Nächste Schritte für Palmöl-Importeure und Verarbeiter
Die EUDR verändert die Rahmenbedingungen für die gesamte Palmölbranche. Wer frühzeitig handelt, vermeidet Lieferunterbrechungen und Compliance-Risiken. Folgende Schritte sind vordringlich:
- Betroffenheit prüfen: Gleichen Sie die HS-Codes Ihrer Palmölprodukte mit Anhang II der Verordnung ab. Bestimmen Sie Ihre Rolle — Marktteilnehmer oder Händler.
- Lieferkette kartieren: Identifizieren Sie alle Stufen von der Plantage über die Ölmühle bis zu Ihrem Unternehmen. Klären Sie, welche Ölmühlen Ihre Lieferanten beliefern und woher deren FFB stammen.
- Geolokalisierungsdaten erheben: Fordern Sie von Ihren Lieferanten Polygon-Daten der Anbauflächen an — im GeoJSON-Format mit mindestens sechs Dezimalstellen. Bei Flächen über 4 Hektar sind Polygone zwingend erforderlich.
- Sorgfaltspflichtprozess aufbauen: Implementieren Sie die vier Schritte der EUDR-Sorgfaltspflicht als dokumentierten, wiederholbaren Prozess in Ihrem Unternehmen.
- Dokumentation sicherstellen: Richten Sie ein System für die fünfjährige Aufbewahrungspflicht gemäß Art. 12 ein — für Lieferantendaten, Geolokalisierungsdaten, Risikobewertungen und Sorgfaltserklärungen.
Häufig gestellte Fragen (FAQ)
Welche Palmölprodukte fallen unter die EUDR?
Die EUDR erfasst alle Ölpalmen-Erzeugnisse, die in Anhang II der Verordnung (EU) 2023/1115 mit HS-Codes gelistet sind: Rohpalmöl, raffiniertes Palmöl, Palmkernöl, Ölkuchen, technische Fettsäuren, Biodiesel aus Palmöl sowie palmölhaltige Seifen und Reinigungsmittel. Der Anwendungsbereich geht weit über Speiseöl hinaus und umfasst auch industrielle und oleochemische Derivate.

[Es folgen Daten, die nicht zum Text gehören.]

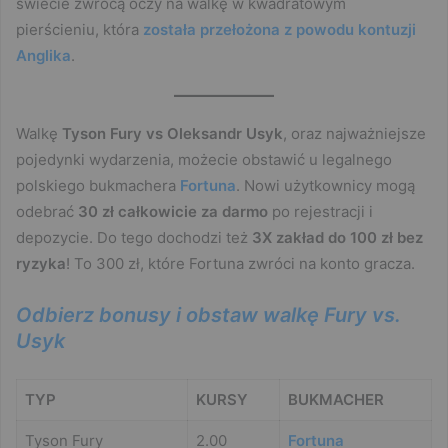
świecie zwrócą oczy na walkę w kwadratowym
pierścieniu, która
została przełożona z powodu kontuzji
Anglika
.
Walkę
Tyson Fury vs Oleksandr Usyk
, oraz najważniejsze
pojedynki wydarzenia, możecie obstawić u legalnego
polskiego bukmachera
Fortuna
. Nowi użytkownicy mogą
odebrać
30 zł całkowicie za darmo
po rejestracji i
depozycie. Do tego dochodzi też
3X zakład do 100 zł bez
ryzyka
! To 300 zł, które Fortuna zwróci na konto gracza.
Odbierz bonusy i obstaw walkę Fury vs.
Usyk
TYP
KURSY
BUKMACHER
Tyson Fury
2.00
Fortuna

Ersetzt eine RSPO-Zertifizierung die EUDR-Sorgfaltspflicht?
Nein. RSPO-Zertifizierungen und andere Nachhaltigkeitsstandards ersetzen die EUDR-Sorgfaltspflicht nicht. Gemäß Art. 10 Abs. 2 können sie als ergänzende Informationsquelle in die Risikobewertung einfließen, ersetzen aber weder die eigenständige Informationssammlung noch die Geolokalisierungspflicht oder die Sorgfaltserklärung. Jeder Marktteilnehmer muss alle vier Due-Diligence-Schritte unabhängig durchlaufen.

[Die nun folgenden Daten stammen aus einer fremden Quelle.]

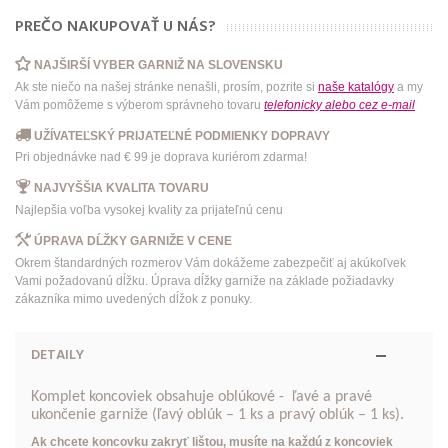
PREČO NAKUPOVAŤ U NÁS?
NAJŠIRŠÍ VYBER GARNIŽ NA SLOVENSKU
Ak ste niečo na našej stránke nenašli, prosím, pozrite si
naše katalógy
a my
Vám pomôžeme s výberom správneho tovaru
telefonicky
alebo
cez e-mail
UŽÍVATEĽSKÝ PRIJATEĽNÉ PODMIENKY DOPRAVY
Pri objednávke nad € 99 je doprava kuriérom zdarma!
NAJVYŠŠIA KVALITA TOVARU
Najlepšia voľba vysokej kvality za prijateľnú cenu
ÚPRAVA DĹŽKY GARNIŽE V CENE
Okrem štandardných rozmerov Vám dokážeme zabezpečiť aj akúkoľvek
Vami požadovanú dĺžku. Úprava dĺžky garniže na základe požiadavky
zákazníka mimo uvedených dĺžok z ponuky.
DETAILY
Komplet koncoviek obsahuje oblúkové - ľavé a pravé
ukončenie garniže (ľavý oblúk – 1 ks a pravý oblúk – 1 ks).
Ak chcete koncovku zakryť lištou, musíte na každú z koncoviek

Brauche ich für Ölpalmenplantagen GPS-Punkte oder Polygone?
Das hängt von der Flächengröße ab. Gemäß Art. 2 Abs. 28 genügt für Flächen bis 4 Hektar ein einzelner GPS-Punkt. Für Flächen über 4 Hektar — was bei Ölpalmenplantagen der Regelfall ist — ist ein Polygon mit den Umrisskoordinaten der Anbaufläche erforderlich. Die Koordinaten müssen im GeoJSON-Format mit mindestens sechs Dezimalstellen angegeben werden.

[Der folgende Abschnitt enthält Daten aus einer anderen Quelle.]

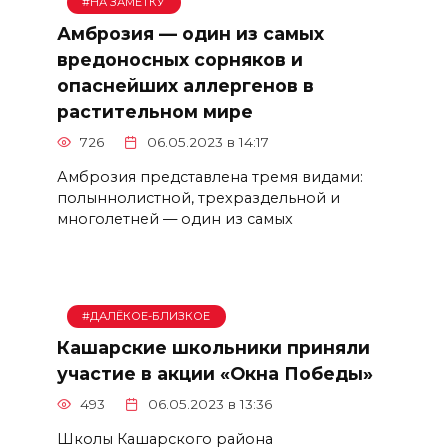
#НА ЗАМЕТКУ
Амброзия — один из самых
вредоносных сорняков и
опаснейших аллергенов в
растительном мире
726
06.05.2023 в 14:17
Амброзия представлена тремя видами:
полыннолистной, трехраздельной и
многолетней — один из самых
#ДАЛЁКОЕ-БЛИЗКОЕ
Кашарские школьники приняли
участие в акции «Окна Победы»
493
06.05.2023 в 13:36
Школы Кашарского района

Welche Branchen sind von der EUDR für Palmöl betroffen?
Palmöl ist der EUDR-Rohstoff mit dem breitesten Anwendungsbereich. Betroffen sind die Lebensmittelindustrie (Margarine, Backwaren, Fertiggerichte), die Kosmetikbranche (Seifen, Cremes, Shampoos), die chemische Industrie (Tenside, Fettalkohole, Schmierstoffe), der Energiesektor (Biodiesel) sowie der Einzelhandel, der palmölhaltige Endprodukte verkauft.
Woher stammt das meiste in die EU importierte Palmöl?
Rund 58 % der globalen Palmölproduktion entfallen auf Indonesien, etwa 25 % auf Malaysia. Weitere Erzeugerländer sind Thailand, Kolumbien, Nigeria und Guatemala. Für die Risikobewertung gemäß Art. 10 ist das Herkunftsland ein zentraler Faktor. Das EUDR-Länderbenchmarking gemäß Art. 29 wird die Risikoeinstufung und damit den Kontrollaufwand maßgeblich beeinflussen.